Hard sided totes are a good choice for your camp kitchen pantry. Totes protect delicate foods from getting smashed and bruised, and keep foods organized and gathered in one place. Totes keep most critters out. I say most because we all know nothing can stop a bear determined to have that last jelly donut!
And, critters are getting smarter. Some raccoons have learned how to open totes and even bear cans! For that reason, I always slide my totes under the picnic bench so critters can’t lift off the lid, or I use bungees or rope to secure the lids. You can also store your food totes in your car, but if you are in bear country, bears have been known to peel a car like an orange to get at the food stored inside! If you’re not familiar with the area, check with the local park rangers for food storage suggestions. Some ranger stations even have bear canisters that you can rent.
And, never, ever store any food in your tent or sleeping bag. One of our scouts learned that lesson the hard way when he had food in his tent and woke in the middle of the night to find raccoons chewing through his tent wall! He managed to scare them away but, needless to say, he didn’t sleep well the rest of the night.
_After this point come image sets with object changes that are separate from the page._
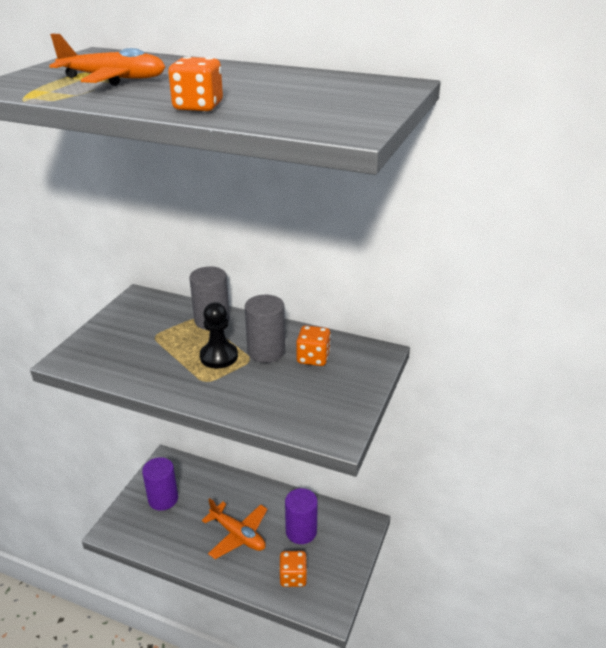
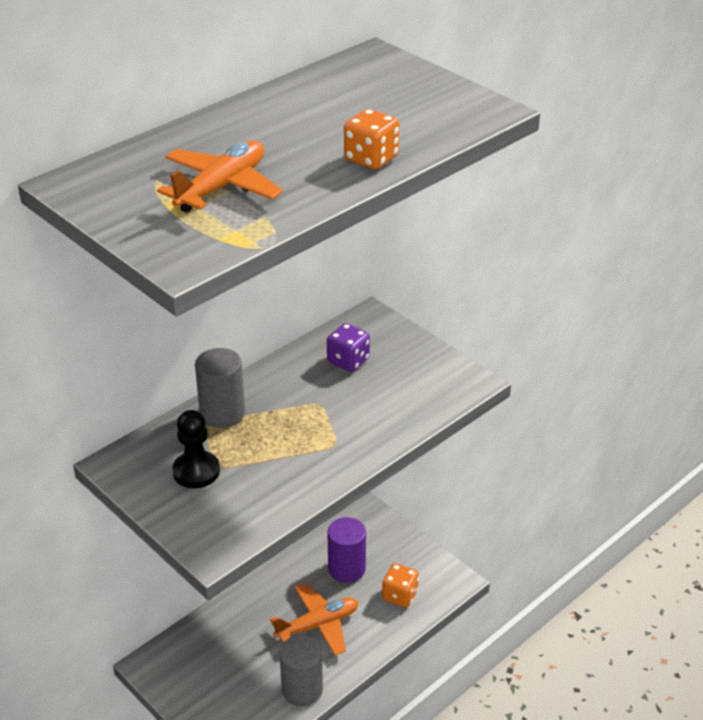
camera: 65 degrees left, 5 degrees up
purple cylinder [142,457,178,511] -> none
black pawn [200,302,238,368] -> black pawn moved to [172,410,220,488]
grey cylinder [245,295,285,363] -> grey cylinder moved to [280,635,323,706]
orange dice [296,325,331,366] -> purple dice [327,323,370,372]

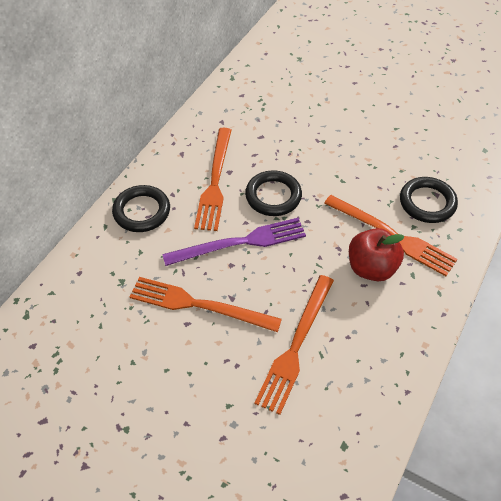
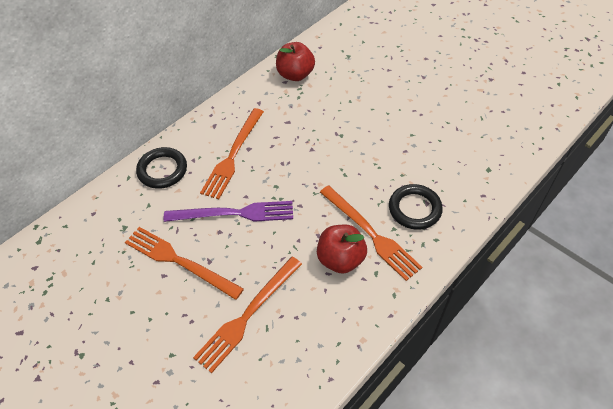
camera: 15 degrees right, 0 degrees up
black ring [245,170,302,216] -> none
none -> red apple [276,42,315,81]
At summer camp one year, there was a scout in a neighboring site who brought snacks into camp in his rolled up sleeping bag. While he and his troop mates were at the waterfront taking their swim tests, a squirrel chewed through the side of his rolled sleeping bag, ate the goodies, and then chewed its way out the other side. When he unrolled his sleeping bag, it looked like Swiss cheese! Luckily, for him, one of his Scoutmasters had brought an extra bag for just such an emergency.
Your camp pantry should be customized and built for each trip based on your planned menu. Below, are some items that you should probably always have in your pantry tote:
Salt and pepper shakers w/lids.
Cooking oil (small bottle). I prefer olive oil for its high smoke point.
Hot chocolate, apple cider, tea, coffee and/or Russian tea.
Sugar, creamer, cinnamon, and Mallow Bits. (For the awesomeness of Mallow Bits, see my blog post: “Product Review: Have You Never Been Mallow?”)
Seasonings for jazzing up your dishes on the fly or to individual tastes. Cook to the lowest tolerance level and let those who like it spicier layer on more to their liking.
Condiments (some people like hot sauce on everything).
Snacks and/or cracker barrel items. If dinner is running late, we can set out a small cracker barrel to stave off the bears so they don’t chew off a corner of the chuck box. If dinner ended up being early and/or we’ve had a late night of campfire, games or star gazing, a cracker barrel makes a great late-night snack before trudging off to bed. Little meats on crackers (like what you get in luncheables) make great cracker barrel fare (protein on a carb). A small veggie tray with a tub of ranch dressing is also good. Chips and a dip. Anything that is finger food with zero cleanup (think: pull it out, eat it, put it away). A sleeping warm trick is to eat a little protein before bed.
Jiffy Pop Popcorn or popping corn kernels. (My son can’t go 24 hours without popcorn!)
Peanut butter and jam. This can be a snack or can supplement or replace a meal.
Container of disinfecting wipes. Good for emergency decontamination.
Napkins. After eating, save your napkins and use them to wipe your dishes clean before you wash them. This will keep your wash water from getting gunky. If you’ve used them to mop up something greasy (like bacon grease), you could save them and use them later to start a fire.
Disposable grease receptacle (an empty tin can works). If you’re going to be cooking bacon or some other food that leaves a lot of grease, you need to have something that you can pour that grease into so it can cool, become solid, and be disposed of or saved for later use as a griddle lubricant or fire-starter.
So, what’s in your camp pantry? What do you think should be must haves in your food totes?